= Mary Moore (mayor) =

Former mayor of Pearsall, Texas

Mary Moore is a former mayor of Pearsall, Texas. Moore was the first woman as well as the first African American to be elected Mayor of Pearsall.

==Elections==
On May 9, 2015, Moore became the first African American woman to be elected Mayor of Pearsall, Texas, US with 66% of the vote. Her campaign was centered on bringing change to a corrupt city government that had been overwhelmed with lawsuits and grand jury indictments of its officials.
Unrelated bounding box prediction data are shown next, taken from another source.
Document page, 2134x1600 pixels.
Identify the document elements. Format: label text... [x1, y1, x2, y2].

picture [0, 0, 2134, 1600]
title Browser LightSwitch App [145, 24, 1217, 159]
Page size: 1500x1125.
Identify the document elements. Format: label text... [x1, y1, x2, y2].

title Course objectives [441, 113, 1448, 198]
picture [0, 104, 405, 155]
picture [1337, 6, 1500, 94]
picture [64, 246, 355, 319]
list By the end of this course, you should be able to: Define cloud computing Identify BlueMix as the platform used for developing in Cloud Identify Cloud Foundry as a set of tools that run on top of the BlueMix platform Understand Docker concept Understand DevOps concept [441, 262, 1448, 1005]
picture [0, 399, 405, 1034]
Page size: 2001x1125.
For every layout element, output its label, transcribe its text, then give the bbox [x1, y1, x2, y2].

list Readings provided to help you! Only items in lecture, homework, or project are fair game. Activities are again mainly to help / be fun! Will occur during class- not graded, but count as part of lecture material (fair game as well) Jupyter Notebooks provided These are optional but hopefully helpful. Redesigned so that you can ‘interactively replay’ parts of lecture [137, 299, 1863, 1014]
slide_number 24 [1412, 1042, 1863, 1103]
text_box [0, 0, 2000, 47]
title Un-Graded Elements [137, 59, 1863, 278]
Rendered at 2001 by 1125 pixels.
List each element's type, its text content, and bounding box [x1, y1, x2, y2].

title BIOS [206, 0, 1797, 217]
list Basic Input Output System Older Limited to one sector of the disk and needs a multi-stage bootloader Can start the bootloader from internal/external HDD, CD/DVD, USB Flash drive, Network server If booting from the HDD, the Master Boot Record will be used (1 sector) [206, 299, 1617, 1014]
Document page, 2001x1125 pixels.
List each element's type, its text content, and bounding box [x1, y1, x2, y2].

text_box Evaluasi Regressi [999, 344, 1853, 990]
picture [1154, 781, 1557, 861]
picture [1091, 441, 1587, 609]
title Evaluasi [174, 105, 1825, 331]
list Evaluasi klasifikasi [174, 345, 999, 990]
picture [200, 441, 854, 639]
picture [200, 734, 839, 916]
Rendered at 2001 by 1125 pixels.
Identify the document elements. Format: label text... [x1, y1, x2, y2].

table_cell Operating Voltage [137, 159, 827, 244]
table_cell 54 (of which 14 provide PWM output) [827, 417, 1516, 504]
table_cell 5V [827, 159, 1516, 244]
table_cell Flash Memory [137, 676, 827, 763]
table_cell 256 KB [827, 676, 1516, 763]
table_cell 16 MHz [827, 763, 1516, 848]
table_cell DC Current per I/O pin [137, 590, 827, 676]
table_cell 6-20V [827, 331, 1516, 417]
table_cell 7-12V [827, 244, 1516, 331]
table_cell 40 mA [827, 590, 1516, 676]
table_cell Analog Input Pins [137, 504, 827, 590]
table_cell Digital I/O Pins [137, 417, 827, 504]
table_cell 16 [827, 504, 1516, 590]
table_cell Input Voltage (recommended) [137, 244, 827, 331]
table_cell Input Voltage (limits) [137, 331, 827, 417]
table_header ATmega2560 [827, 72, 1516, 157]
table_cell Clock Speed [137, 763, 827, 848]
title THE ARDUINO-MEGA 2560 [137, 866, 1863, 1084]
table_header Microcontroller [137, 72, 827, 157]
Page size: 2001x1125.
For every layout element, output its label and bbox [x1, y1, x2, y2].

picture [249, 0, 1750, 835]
She said that there was a "history of dysfunction at City Hall" and that she would run under the banner of "Honest Leadership".

Moore was re-elected in 2017.

In 2022 she stood for Frio County judge.

==Covid==
During the COVID-19 pandemic Moore issued an executive order on June 12, 2020, declaring a state of local disaster.

==Personal life==
Moore was born November 17, 1957, in Bonita, Louisiana, the daughter of Thomas and Annie Lumpkin, and grew up on a cotton farm. Before becoming Mayor of Pearsall, Moore was a physician assistant for 15 years. She is a mother of two, and a grandmother of two.

==Education==
Moore holds a Bachelor of Science in physician assistant studies from the University of Texas Medical Branch at Galveston Texas.